Can you print every one of the lines below word for word, with nothing changed or left out?

>> begin

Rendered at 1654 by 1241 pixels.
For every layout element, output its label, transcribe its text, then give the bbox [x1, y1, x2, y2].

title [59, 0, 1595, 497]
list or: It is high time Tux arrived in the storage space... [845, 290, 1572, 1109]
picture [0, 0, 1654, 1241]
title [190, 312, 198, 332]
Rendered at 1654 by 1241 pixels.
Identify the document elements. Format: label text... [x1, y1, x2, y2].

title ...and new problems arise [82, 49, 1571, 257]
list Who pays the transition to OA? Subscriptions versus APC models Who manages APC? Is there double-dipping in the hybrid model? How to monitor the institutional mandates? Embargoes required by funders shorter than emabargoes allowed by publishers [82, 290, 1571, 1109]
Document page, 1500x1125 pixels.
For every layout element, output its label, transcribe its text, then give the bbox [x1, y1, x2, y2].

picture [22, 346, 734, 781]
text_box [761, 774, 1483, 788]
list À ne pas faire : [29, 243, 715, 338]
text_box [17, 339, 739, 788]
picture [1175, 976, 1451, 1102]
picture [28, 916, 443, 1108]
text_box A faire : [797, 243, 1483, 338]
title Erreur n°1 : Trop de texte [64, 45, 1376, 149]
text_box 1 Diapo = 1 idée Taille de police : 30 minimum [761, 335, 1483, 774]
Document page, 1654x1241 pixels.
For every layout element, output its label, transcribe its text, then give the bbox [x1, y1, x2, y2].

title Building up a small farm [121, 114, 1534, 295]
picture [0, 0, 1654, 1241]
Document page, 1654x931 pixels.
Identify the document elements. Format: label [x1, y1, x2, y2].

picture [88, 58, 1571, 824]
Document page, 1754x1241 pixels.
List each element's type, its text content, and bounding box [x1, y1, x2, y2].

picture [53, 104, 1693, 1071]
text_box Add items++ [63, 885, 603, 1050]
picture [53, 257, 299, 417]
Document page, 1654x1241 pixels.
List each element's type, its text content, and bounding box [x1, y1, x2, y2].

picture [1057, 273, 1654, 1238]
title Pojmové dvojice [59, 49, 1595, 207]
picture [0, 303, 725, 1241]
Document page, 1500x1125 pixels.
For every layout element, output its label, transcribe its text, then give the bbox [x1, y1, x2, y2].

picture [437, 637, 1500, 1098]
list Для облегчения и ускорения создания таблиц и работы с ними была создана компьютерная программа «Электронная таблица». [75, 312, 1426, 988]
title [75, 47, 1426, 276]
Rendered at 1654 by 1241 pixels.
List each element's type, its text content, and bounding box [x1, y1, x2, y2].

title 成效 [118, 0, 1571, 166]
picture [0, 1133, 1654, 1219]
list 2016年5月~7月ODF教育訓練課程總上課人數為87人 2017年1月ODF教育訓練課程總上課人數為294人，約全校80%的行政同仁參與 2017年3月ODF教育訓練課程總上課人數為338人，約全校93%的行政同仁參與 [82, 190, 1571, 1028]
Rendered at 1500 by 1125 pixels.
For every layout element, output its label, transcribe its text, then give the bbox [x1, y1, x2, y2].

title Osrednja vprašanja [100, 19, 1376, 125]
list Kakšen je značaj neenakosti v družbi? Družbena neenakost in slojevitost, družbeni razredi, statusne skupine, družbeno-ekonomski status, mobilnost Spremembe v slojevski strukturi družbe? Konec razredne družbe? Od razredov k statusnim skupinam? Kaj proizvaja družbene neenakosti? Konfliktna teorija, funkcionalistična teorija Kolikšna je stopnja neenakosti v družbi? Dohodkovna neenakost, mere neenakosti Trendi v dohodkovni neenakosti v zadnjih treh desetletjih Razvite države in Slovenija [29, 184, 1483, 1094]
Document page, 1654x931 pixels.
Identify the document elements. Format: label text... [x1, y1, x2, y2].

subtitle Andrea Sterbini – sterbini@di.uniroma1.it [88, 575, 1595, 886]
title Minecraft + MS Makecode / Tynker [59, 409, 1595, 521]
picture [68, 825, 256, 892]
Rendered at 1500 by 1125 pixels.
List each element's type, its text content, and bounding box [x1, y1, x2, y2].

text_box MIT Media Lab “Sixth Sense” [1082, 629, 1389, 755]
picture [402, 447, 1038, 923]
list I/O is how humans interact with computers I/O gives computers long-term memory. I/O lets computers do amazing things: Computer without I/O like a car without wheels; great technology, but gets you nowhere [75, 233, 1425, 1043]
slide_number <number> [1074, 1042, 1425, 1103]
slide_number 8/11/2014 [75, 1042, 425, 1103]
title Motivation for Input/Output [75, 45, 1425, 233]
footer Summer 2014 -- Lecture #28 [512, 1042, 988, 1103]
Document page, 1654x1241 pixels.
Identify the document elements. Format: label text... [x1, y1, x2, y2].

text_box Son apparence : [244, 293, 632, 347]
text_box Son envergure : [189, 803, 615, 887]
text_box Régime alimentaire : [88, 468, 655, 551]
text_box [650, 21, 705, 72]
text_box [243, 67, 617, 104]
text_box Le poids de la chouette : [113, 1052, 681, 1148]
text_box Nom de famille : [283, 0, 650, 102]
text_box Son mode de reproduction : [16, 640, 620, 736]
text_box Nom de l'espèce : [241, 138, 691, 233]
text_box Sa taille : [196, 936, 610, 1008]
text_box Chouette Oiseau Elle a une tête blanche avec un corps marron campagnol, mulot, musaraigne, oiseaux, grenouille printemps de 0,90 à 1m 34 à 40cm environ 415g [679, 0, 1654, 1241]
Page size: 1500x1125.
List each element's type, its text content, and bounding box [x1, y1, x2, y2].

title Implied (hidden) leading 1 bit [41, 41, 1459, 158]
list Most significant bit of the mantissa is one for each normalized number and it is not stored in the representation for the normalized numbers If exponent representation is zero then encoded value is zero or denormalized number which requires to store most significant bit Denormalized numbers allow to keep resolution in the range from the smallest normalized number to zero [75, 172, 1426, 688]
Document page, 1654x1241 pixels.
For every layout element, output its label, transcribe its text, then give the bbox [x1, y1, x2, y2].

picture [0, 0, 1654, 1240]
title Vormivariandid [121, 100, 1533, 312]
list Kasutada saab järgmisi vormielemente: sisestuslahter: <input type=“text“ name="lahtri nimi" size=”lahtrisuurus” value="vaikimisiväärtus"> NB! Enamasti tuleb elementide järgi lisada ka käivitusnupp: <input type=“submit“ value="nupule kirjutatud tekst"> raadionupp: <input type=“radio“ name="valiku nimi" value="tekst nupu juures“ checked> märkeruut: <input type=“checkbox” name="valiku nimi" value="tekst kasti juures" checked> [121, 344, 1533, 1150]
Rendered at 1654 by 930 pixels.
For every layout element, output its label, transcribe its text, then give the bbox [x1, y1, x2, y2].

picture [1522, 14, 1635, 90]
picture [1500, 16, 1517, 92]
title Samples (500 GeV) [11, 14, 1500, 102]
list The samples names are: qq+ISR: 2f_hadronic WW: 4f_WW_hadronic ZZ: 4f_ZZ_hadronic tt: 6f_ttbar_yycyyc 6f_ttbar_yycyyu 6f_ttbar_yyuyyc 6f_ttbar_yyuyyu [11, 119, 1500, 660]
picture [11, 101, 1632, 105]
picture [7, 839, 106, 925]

>> end

_Result for this task:_
Rendered at 1654 by 1241 pixels.
For every layout element, output its label, transcribe its text, then give the bbox [x1, y1, x2, y2].

title [59, 0, 1595, 497]
list or: It is high time Tux arrived in the storage space... [845, 290, 1572, 1109]
picture [0, 0, 1654, 1241]
title [190, 312, 198, 332]
Rendered at 1654 by 1241 pixels.
Identify the document elements. Format: label text... [x1, y1, x2, y2].

title ...and new problems arise [82, 49, 1571, 257]
list Who pays the transition to OA? Subscriptions versus APC models Who manages APC? Is there double-dipping in the hybrid model? How to monitor the institutional mandates? Embargoes required by funders shorter than emabargoes allowed by publishers [82, 290, 1571, 1109]
Document page, 1500x1125 pixels.
For every layout element, output its label, transcribe its text, then give the bbox [x1, y1, x2, y2].

picture [22, 346, 734, 781]
text_box [761, 774, 1483, 788]
list À ne pas faire : [29, 243, 715, 338]
text_box [17, 339, 739, 788]
picture [1175, 976, 1451, 1102]
picture [28, 916, 443, 1108]
text_box A faire : [797, 243, 1483, 338]
title Erreur n°1 : Trop de texte [64, 45, 1376, 149]
text_box 1 Diapo = 1 idée Taille de police : 30 minimum [761, 335, 1483, 774]
Document page, 1654x1241 pixels.
For every layout element, output its label, transcribe its text, then give the bbox [x1, y1, x2, y2].

title Building up a small farm [121, 114, 1534, 295]
picture [0, 0, 1654, 1241]
Document page, 1654x931 pixels.
Identify the document elements. Format: label [x1, y1, x2, y2].

picture [88, 58, 1571, 824]
Document page, 1754x1241 pixels.
List each element's type, its text content, and bounding box [x1, y1, x2, y2].

picture [53, 104, 1693, 1071]
text_box Add items++ [63, 885, 603, 1050]
picture [53, 257, 299, 417]
Document page, 1654x1241 pixels.
List each element's type, its text content, and bounding box [x1, y1, x2, y2].

picture [1057, 273, 1654, 1238]
title Pojmové dvojice [59, 49, 1595, 207]
picture [0, 303, 725, 1241]
Document page, 1500x1125 pixels.
For every layout element, output its label, transcribe its text, then give the bbox [x1, y1, x2, y2].

picture [437, 637, 1500, 1098]
list Для облегчения и ускорения создания таблиц и работы с ними была создана компьютерная программа «Электронная таблица». [75, 312, 1426, 988]
title [75, 47, 1426, 276]
Rendered at 1654 by 1241 pixels.
List each element's type, its text content, and bounding box [x1, y1, x2, y2].

title 成效 [118, 0, 1571, 166]
picture [0, 1133, 1654, 1219]
list 2016年5月~7月ODF教育訓練課程總上課人數為87人 2017年1月ODF教育訓練課程總上課人數為294人，約全校80%的行政同仁參與 2017年3月ODF教育訓練課程總上課人數為338人，約全校93%的行政同仁參與 [82, 190, 1571, 1028]
Rendered at 1500 by 1125 pixels.
For every layout element, output its label, transcribe its text, then give the bbox [x1, y1, x2, y2].

title Osrednja vprašanja [100, 19, 1376, 125]
list Kakšen je značaj neenakosti v družbi? Družbena neenakost in slojevitost, družbeni razredi, statusne skupine, družbeno-ekonomski status, mobilnost Spremembe v slojevski strukturi družbe? Konec razredne družbe? Od razredov k statusnim skupinam? Kaj proizvaja družbene neenakosti? Konfliktna teorija, funkcionalistična teorija Kolikšna je stopnja neenakosti v družbi? Dohodkovna neenakost, mere neenakosti Trendi v dohodkovni neenakosti v zadnjih treh desetletjih Razvite države in Slovenija [29, 184, 1483, 1094]
Document page, 1654x931 pixels.
Identify the document elements. Format: label text... [x1, y1, x2, y2].

subtitle Andrea Sterbini – sterbini@di.uniroma1.it [88, 575, 1595, 886]
title Minecraft + MS Makecode / Tynker [59, 409, 1595, 521]
picture [68, 825, 256, 892]
Rendered at 1500 by 1125 pixels.
List each element's type, its text content, and bounding box [x1, y1, x2, y2].

text_box MIT Media Lab “Sixth Sense” [1082, 629, 1389, 755]
picture [402, 447, 1038, 923]
list I/O is how humans interact with computers I/O gives computers long-term memory. I/O lets computers do amazing things: Computer without I/O like a car without wheels; great technology, but gets you nowhere [75, 233, 1425, 1043]
slide_number <number> [1074, 1042, 1425, 1103]
slide_number 8/11/2014 [75, 1042, 425, 1103]
title Motivation for Input/Output [75, 45, 1425, 233]
footer Summer 2014 -- Lecture #28 [512, 1042, 988, 1103]
Document page, 1654x1241 pixels.
Identify the document elements. Format: label text... [x1, y1, x2, y2].

text_box Son apparence : [244, 293, 632, 347]
text_box Son envergure : [189, 803, 615, 887]
text_box Régime alimentaire : [88, 468, 655, 551]
text_box [650, 21, 705, 72]
text_box [243, 67, 617, 104]
text_box Le poids de la chouette : [113, 1052, 681, 1148]
text_box Nom de famille : [283, 0, 650, 102]
text_box Son mode de reproduction : [16, 640, 620, 736]
text_box Nom de l'espèce : [241, 138, 691, 233]
text_box Sa taille : [196, 936, 610, 1008]
text_box Chouette Oiseau Elle a une tête blanche avec un corps marron campagnol, mulot, musaraigne, oiseaux, grenouille printemps de 0,90 à 1m 34 à 40cm environ 415g [679, 0, 1654, 1241]
Page size: 1500x1125.
List each element's type, its text content, and bounding box [x1, y1, x2, y2].

title Implied (hidden) leading 1 bit [41, 41, 1459, 158]
list Most significant bit of the mantissa is one for each normalized number and it is not stored in the representation for the normalized numbers If exponent representation is zero then encoded value is zero or denormalized number which requires to store most significant bit Denormalized numbers allow to keep resolution in the range from the smallest normalized number to zero [75, 172, 1426, 688]
Document page, 1654x1241 pixels.
For every layout element, output its label, transcribe its text, then give the bbox [x1, y1, x2, y2].

picture [0, 0, 1654, 1240]
title Vormivariandid [121, 100, 1533, 312]
list Kasutada saab järgmisi vormielemente: sisestuslahter: <input type=“text“ name="lahtri nimi" size=”lahtrisuurus” value="vaikimisiväärtus"> NB! Enamasti tuleb elementide järgi lisada ka käivitusnupp: <input type=“submit“ value="nupule kirjutatud tekst"> raadionupp: <input type=“radio“ name="valiku nimi" value="tekst nupu juures“ checked> märkeruut: <input type=“checkbox” name="valiku nimi" value="tekst kasti juures" checked> [121, 344, 1533, 1150]
Rendered at 1654 by 930 pixels.
For every layout element, output its label, transcribe its text, then give the bbox [x1, y1, x2, y2].

picture [1522, 14, 1635, 90]
picture [1500, 16, 1517, 92]
title Samples (500 GeV) [11, 14, 1500, 102]
list The samples names are: qq+ISR: 2f_hadronic WW: 4f_WW_hadronic ZZ: 4f_ZZ_hadronic tt: 6f_ttbar_yycyyc 6f_ttbar_yycyyu 6f_ttbar_yyuyyc 6f_ttbar_yyuyyu [11, 119, 1500, 660]
picture [11, 101, 1632, 105]
picture [7, 839, 106, 925]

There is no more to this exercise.